# A Volcanic Hydrogen Habitable Zone

**Authors:** Ramses Ramirez, Lisa Kaltenegger

arXiv: 1702.08618 · 2017-03-01

## TL;DR

This paper proposes that volcanic outgassing of hydrogen can significantly extend the habitable zone around stars beyond traditional limits, especially for planets with substantial volcanic hydrogen atmospheres, enhancing potential habitability.

## Contribution

It introduces the concept of a volcanic hydrogen habitable zone, extending the classical habitable zone by incorporating volcanic H2 outgassing effects into climate models.

## Key findings

- Hydrogen outgassing can extend the habitable zone to ~2.4 AU in our Solar System.
- The outer edge of the habitable zone can be shifted outward by 30-60% with high hydrogen concentrations.
- Atmospheric scale heights increase, aiding remote detection of volcanic hydrogen atmospheres.

## Abstract

The classical habitable zone is the circular region around a star in which liquid water could exist on the surface of a rocky planet.
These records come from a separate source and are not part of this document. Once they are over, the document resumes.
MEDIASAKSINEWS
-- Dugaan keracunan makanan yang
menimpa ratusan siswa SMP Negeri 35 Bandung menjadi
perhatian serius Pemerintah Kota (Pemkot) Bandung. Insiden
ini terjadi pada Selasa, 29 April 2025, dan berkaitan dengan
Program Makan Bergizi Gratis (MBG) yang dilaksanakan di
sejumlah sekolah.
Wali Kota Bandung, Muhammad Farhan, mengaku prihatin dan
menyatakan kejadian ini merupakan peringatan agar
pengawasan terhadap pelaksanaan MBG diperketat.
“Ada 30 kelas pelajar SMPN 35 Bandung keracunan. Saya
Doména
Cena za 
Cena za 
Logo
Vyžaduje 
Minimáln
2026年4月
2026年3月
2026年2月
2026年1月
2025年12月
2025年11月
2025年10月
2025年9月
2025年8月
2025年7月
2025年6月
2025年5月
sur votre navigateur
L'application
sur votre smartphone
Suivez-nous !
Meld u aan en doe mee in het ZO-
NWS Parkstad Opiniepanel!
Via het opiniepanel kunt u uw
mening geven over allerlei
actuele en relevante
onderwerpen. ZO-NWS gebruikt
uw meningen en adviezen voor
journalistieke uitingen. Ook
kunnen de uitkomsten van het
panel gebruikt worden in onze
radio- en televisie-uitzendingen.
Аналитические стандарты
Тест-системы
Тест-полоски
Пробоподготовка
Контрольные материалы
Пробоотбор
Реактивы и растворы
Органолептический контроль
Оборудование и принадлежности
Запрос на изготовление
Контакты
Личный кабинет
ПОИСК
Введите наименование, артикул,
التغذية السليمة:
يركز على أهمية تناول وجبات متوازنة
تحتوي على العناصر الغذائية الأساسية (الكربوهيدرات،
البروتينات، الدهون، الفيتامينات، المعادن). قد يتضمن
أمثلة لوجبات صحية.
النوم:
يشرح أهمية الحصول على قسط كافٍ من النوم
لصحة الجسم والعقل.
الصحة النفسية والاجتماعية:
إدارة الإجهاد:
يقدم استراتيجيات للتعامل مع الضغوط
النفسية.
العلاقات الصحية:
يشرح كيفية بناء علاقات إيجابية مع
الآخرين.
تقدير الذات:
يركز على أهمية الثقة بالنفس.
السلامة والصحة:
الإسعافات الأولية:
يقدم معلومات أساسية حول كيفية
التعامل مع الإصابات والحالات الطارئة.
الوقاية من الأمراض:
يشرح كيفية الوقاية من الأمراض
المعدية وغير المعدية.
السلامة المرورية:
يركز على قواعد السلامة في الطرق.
The outer edge of the traditional N2-CO2-H2O habitable zone (HZ) extends out to nearly 1.7 AU in our Solar System, beyond which condensation and scattering by CO2 outstrips its greenhouse capacity. Here, we show that volcanic outgassing of atmospheric H2 on a planet near the outer edge can extend the habitable zone out to ~2.4 AU in our solar system. This wider volcanic hydrogen habitable zone (N2-CO2-H2O-H2) can be sustained as long as volcanic H2 output offsets its escape from the top of the atmosphere. We use a single-column radiative-convective climate model to compute the HZ limits of this volcanic hydrogen habitable zone for hydrogen concentrations between 1% and 50%, assuming diffusion-limited atmospheric escape. At a hydrogen concentration of 50%, the effective stellar flux required to support the outer edge decreases by ~35% to 60% for M to A stars. The corresponding orbital distances increase by ~30% to 60%. The inner edge of this HZ only moves out by ~0.1 to 4% relative to the classical HZ because H2 warming is reduced in dense H2O atmospheres. The atmospheric scale heights of such volcanic H2 atmospheres near the outer edge of the HZ also increase, facilitating remote detection of atmospheric signatures.